Cities appear to be the main stages of contemporary security issues such as youngsters radicalizing in deprived neighborhoods, violent protests against refugees and mobile banditism. These unwanted phenomena present themselves in urban areas in the most direct way possible putting local administrators and politicians to the test. We have witnessed the mayor of Rotterdam (the Netherlands) being praised for communicating his personal stance on integration and fighting IS after both Paris Attacks in 2015 as well as the mayor of Cologne (Germany) being heavily criticized after advising women to keep men at arm's length after range of sexual attacks during new year’s eve.
A new book places such examples in historical perspective by combining research findings of national and local studies on the way in which Dutch mayors have tackled ‘new’ security threats between the years 1990 and 2010. In the Netherlands mayors have been responsible for ensuring local safety and order since the introduction of the first Local Government Act in 1851. Therefore, when a new security threat arises all eyes generally turn to them. And these threats sure did arise. The book demonstrates how many unwanted phenomena, ranging from litter on the streets to organised crime, have been defined as new and local security threats. As a result, the mayor’s traditional responsibility for local order now extends to a much wider variety of security issues including rioting, soccer games, radicalization, soft drugs, domestic violence and organized crime. The main argument of the book is that this ever growing trend of securitizing local issues has fostered an expansion of the mayor’s formal position, as well as new actions and roles in daily governance.
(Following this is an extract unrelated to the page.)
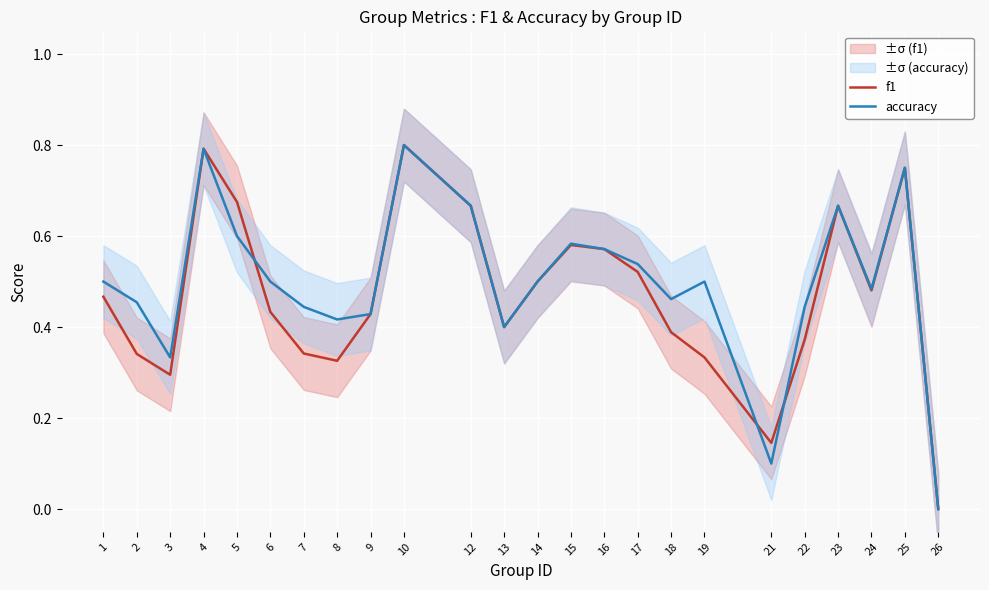

How many interior local peaks does the accuracy series have?

6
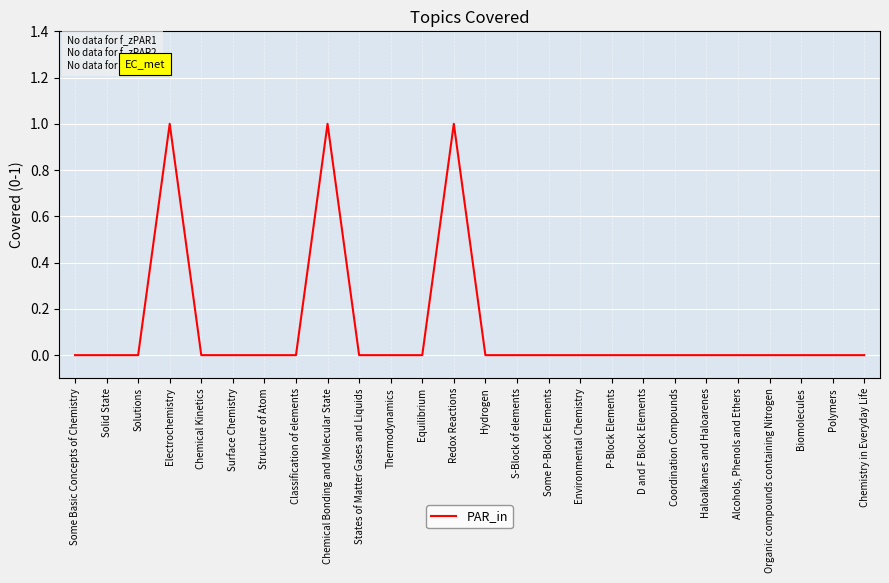

The chart shows a value of 1 at Classification of elements. True or false?

False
Over the last 20 years national government has introduced multiple formal powers for Dutch mayors to address new security issues. Examples include ordering preventive body searches for weapons, issuing temporary home restrictions in case of domestic violence, and mandating area restrictions because of the high risk of severe nuisance in public spaces. This expansion can be characterized as the largest shift in the mayor’s formal position in the past decades. Not all sections of Dutch society are happy with these developments. Many stakeholders claimed the mayor’s traditional role of shepherd would be overshadowed by his or her new role of local sheriff when these new and far reaching powers were implemented.
The book describes in depth case studies demonstrating that Dutch mayors did not become local sheriffs firing big guns at everything they do not like. Instead, mayors took on a leadership style that is best described as ‘super networker’ deploying a facilitative leadership style which is strongly focused on bringing it all together in terms of actors, resources and goals. Mayors manifested themselves as powerful and dependent players while tackling new security issues: powerful given their formal and exclusive powers; dependent because, in practice, these powers are counterbalanced by new dependencies between mayors and their many public and private partners united in local security networks (social workers, police, private security companies, housing corporations). The book concludes with a translation of research findings into multiple implications for the practice of local governance in general and for mayors in particular. These range from selecting a suitable leadership style to ways of framing contemporary security issues and making use of national powers in local societies.